Stored entries
○ ○ ○ ○

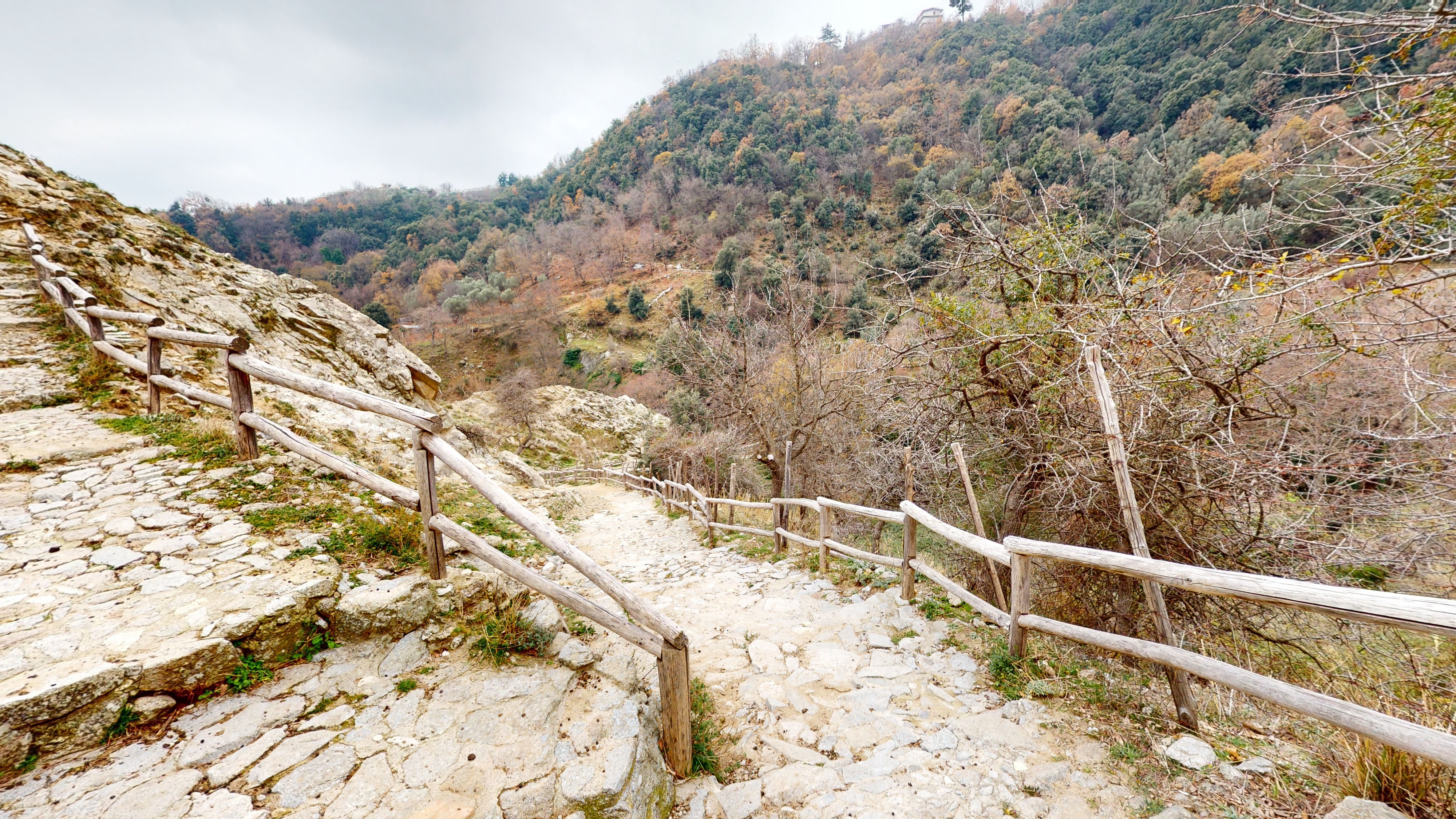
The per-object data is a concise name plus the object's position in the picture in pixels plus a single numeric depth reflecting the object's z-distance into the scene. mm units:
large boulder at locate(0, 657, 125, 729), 1841
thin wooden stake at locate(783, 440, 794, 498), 8086
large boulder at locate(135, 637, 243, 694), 2129
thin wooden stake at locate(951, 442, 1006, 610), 4449
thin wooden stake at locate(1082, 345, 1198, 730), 2887
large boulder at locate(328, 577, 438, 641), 2705
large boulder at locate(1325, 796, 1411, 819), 1660
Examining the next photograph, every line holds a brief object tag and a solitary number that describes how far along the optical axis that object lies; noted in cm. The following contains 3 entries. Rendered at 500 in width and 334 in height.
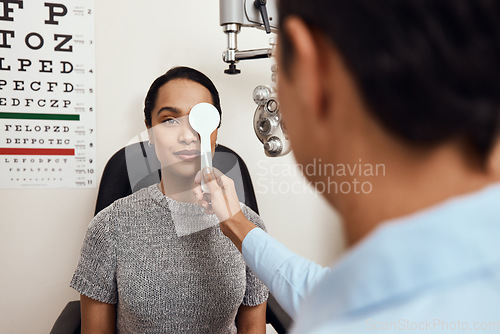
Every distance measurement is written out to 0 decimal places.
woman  91
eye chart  115
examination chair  108
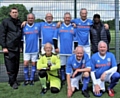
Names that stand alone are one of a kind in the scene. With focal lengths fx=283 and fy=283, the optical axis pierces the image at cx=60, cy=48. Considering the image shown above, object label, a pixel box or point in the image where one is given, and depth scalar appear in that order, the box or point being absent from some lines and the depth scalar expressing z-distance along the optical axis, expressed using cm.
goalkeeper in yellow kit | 659
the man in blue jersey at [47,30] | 712
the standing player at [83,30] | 712
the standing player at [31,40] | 711
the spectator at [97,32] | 700
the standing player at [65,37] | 707
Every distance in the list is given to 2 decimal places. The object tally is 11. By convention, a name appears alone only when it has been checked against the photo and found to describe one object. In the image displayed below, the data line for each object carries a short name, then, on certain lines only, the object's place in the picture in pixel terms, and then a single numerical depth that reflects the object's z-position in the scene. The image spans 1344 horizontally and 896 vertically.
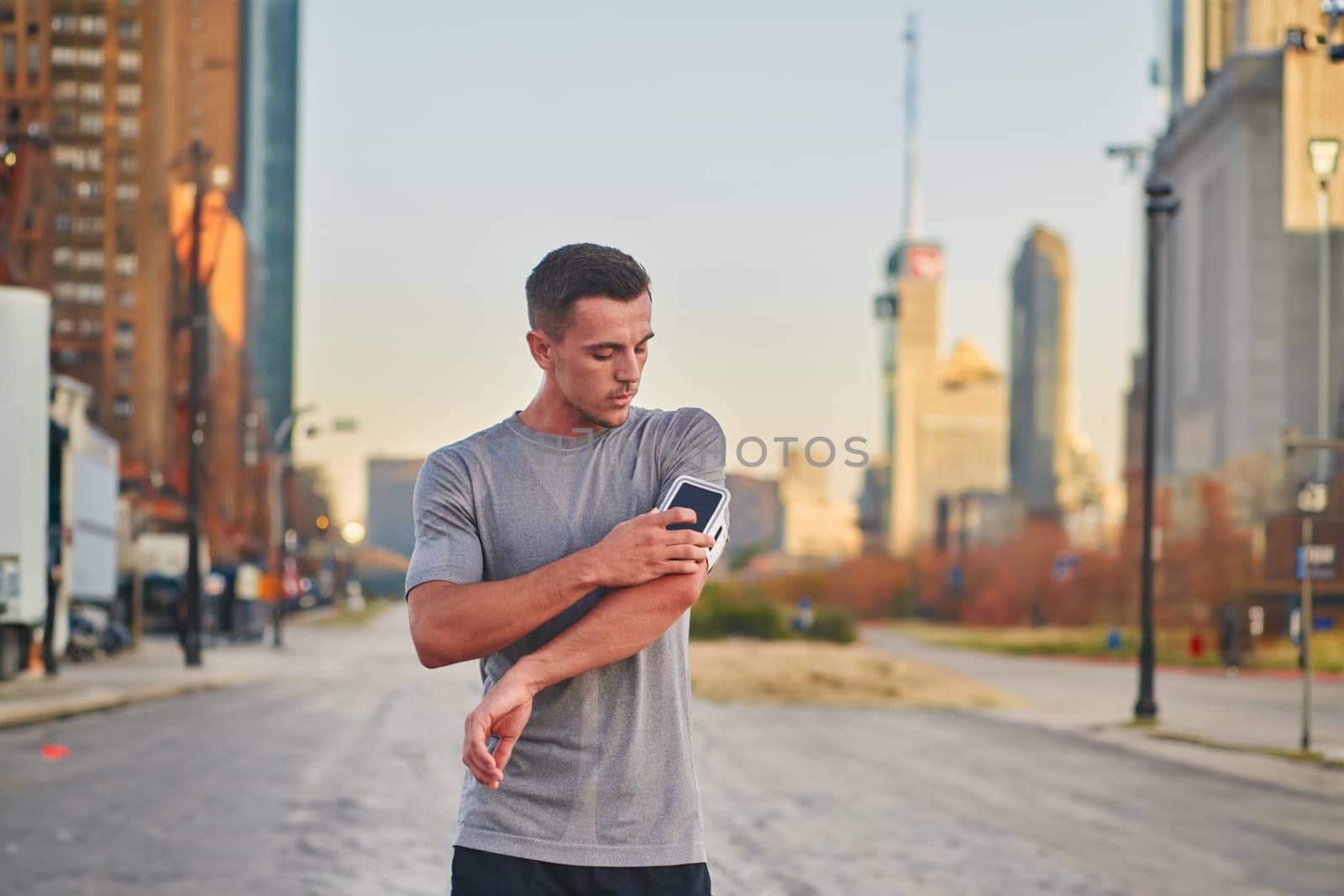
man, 3.41
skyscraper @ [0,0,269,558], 101.50
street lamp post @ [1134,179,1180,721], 26.80
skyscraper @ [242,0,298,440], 172.24
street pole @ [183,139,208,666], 41.56
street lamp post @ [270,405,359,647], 44.04
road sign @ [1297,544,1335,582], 22.66
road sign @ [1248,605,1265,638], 54.00
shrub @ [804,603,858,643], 57.09
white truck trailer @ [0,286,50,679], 26.77
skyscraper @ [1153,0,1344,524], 126.88
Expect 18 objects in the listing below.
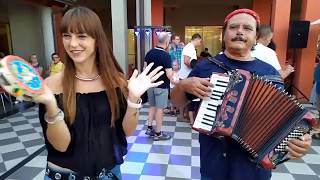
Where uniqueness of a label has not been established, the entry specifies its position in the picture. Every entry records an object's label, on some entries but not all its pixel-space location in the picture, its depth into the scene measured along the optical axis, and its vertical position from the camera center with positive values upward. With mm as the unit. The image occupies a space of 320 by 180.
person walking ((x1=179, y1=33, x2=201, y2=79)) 4188 -345
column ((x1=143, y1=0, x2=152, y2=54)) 6281 +539
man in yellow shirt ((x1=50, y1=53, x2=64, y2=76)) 5740 -619
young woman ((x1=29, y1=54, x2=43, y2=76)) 6512 -625
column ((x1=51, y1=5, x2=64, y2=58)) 6314 +265
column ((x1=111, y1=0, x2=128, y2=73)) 5445 +106
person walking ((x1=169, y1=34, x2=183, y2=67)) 5820 -347
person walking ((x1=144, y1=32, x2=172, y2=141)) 3398 -725
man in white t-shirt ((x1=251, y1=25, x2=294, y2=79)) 2541 -196
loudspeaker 5312 +15
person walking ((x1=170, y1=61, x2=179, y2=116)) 4771 -670
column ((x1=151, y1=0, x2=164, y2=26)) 8078 +723
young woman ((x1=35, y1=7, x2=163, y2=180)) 1131 -307
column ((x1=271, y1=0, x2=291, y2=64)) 5582 +223
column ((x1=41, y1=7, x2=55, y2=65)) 7850 +71
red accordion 1219 -371
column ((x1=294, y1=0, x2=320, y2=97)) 5516 -424
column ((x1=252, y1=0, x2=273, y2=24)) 8336 +830
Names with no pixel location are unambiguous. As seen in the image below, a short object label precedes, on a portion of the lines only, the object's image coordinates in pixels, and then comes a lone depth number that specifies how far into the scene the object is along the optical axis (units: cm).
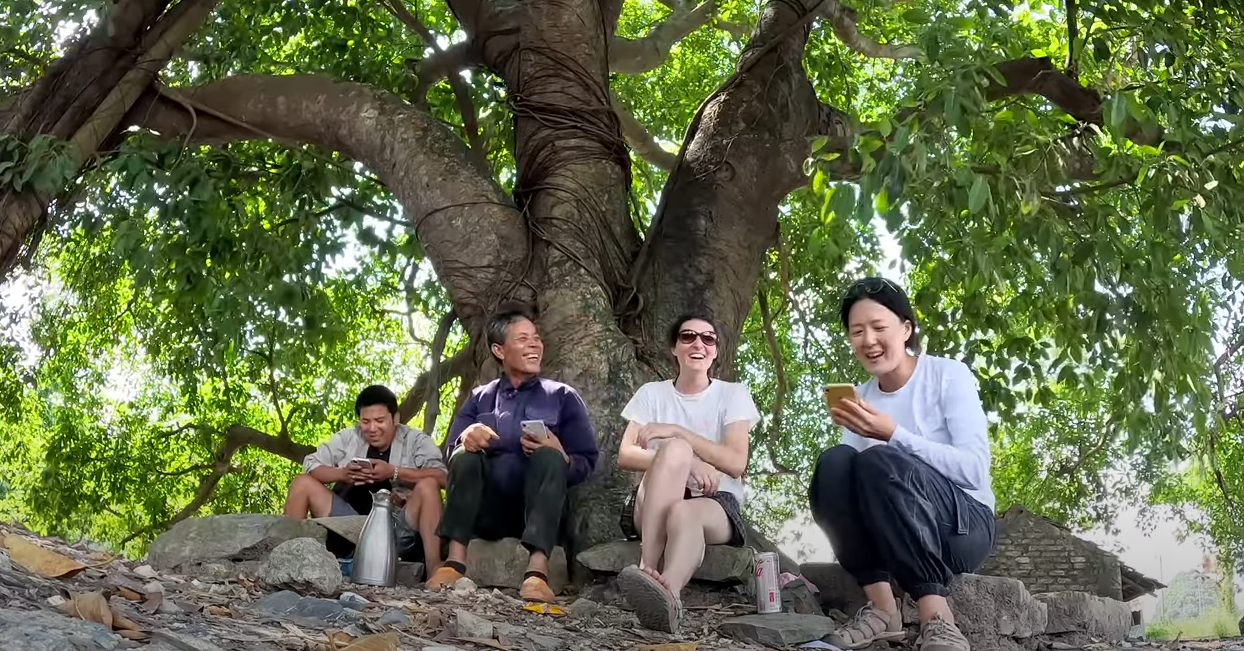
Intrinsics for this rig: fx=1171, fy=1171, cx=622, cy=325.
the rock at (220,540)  436
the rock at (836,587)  454
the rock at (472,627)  327
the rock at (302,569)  379
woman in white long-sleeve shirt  356
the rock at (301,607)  335
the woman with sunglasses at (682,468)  379
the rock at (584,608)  397
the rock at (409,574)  467
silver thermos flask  438
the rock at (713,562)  432
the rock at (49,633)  221
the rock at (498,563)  448
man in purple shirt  437
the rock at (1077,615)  449
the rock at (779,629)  374
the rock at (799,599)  427
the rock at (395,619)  334
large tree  477
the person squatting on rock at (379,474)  494
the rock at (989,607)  408
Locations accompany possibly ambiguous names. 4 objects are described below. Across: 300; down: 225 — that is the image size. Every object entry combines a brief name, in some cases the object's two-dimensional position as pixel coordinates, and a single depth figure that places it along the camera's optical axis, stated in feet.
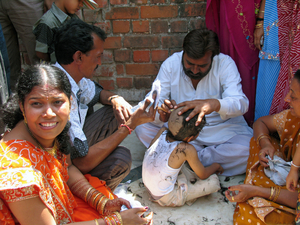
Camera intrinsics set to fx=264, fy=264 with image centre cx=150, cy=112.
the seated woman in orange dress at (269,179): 5.98
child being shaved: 6.97
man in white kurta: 8.50
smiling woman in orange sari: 4.11
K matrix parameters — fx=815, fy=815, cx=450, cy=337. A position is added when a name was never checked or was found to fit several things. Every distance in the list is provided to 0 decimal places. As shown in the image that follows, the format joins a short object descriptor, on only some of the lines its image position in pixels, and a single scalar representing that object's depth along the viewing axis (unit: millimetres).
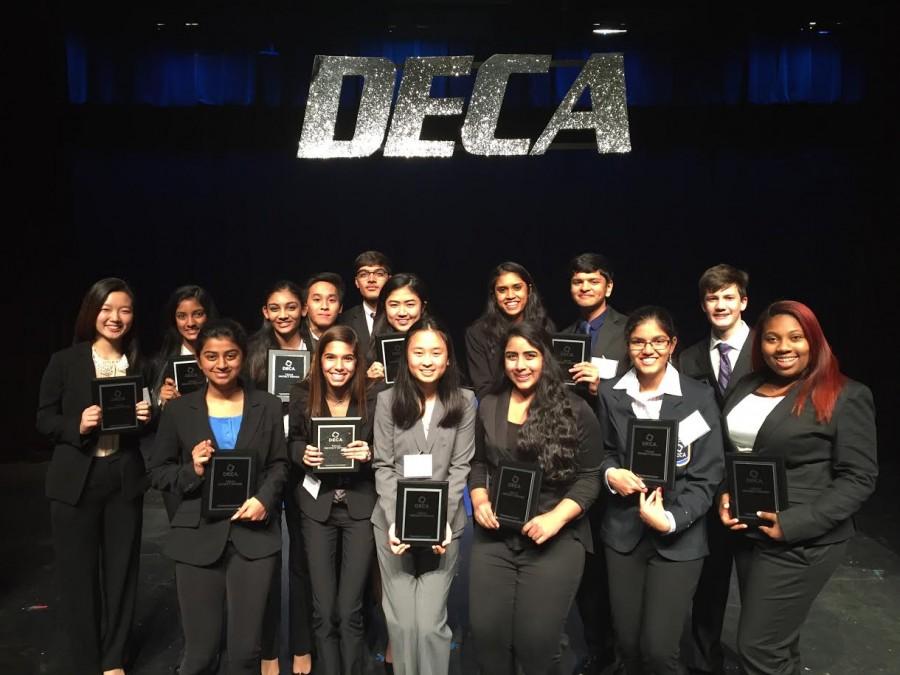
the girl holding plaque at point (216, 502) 3049
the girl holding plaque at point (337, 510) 3291
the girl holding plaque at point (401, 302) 4004
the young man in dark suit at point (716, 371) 3543
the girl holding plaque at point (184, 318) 4004
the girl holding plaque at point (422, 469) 3102
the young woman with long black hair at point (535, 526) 3018
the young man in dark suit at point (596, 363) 3607
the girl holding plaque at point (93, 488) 3453
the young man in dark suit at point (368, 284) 4480
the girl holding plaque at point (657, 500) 3016
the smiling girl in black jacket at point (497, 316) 4086
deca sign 6285
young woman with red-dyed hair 2861
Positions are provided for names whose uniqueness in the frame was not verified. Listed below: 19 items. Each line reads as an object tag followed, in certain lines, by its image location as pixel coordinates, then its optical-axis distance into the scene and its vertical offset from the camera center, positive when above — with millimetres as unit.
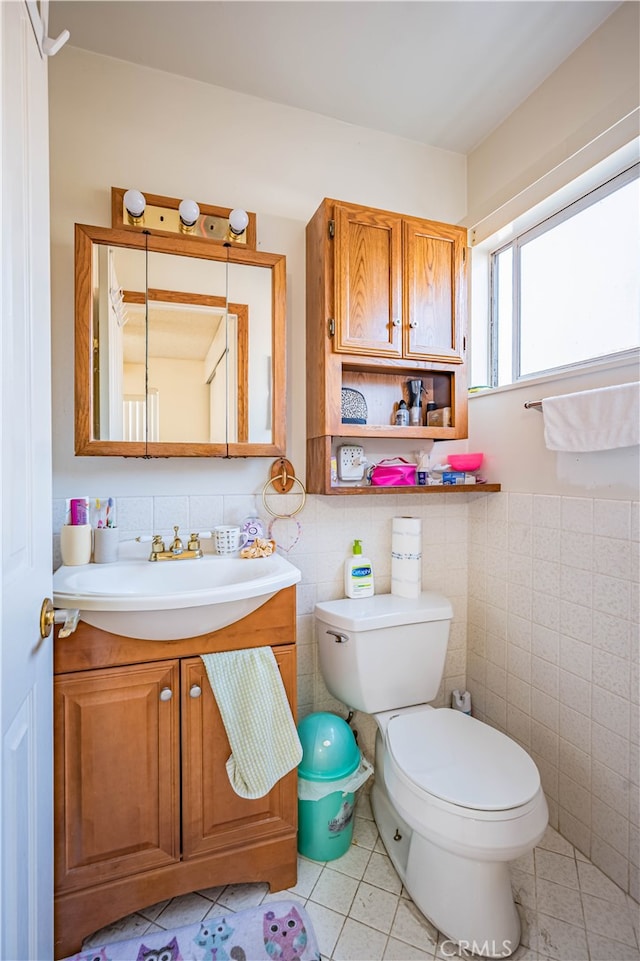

○ ○ ○ ○

The answer is a number alone: how many lines of the data contain the string "lamp"?

2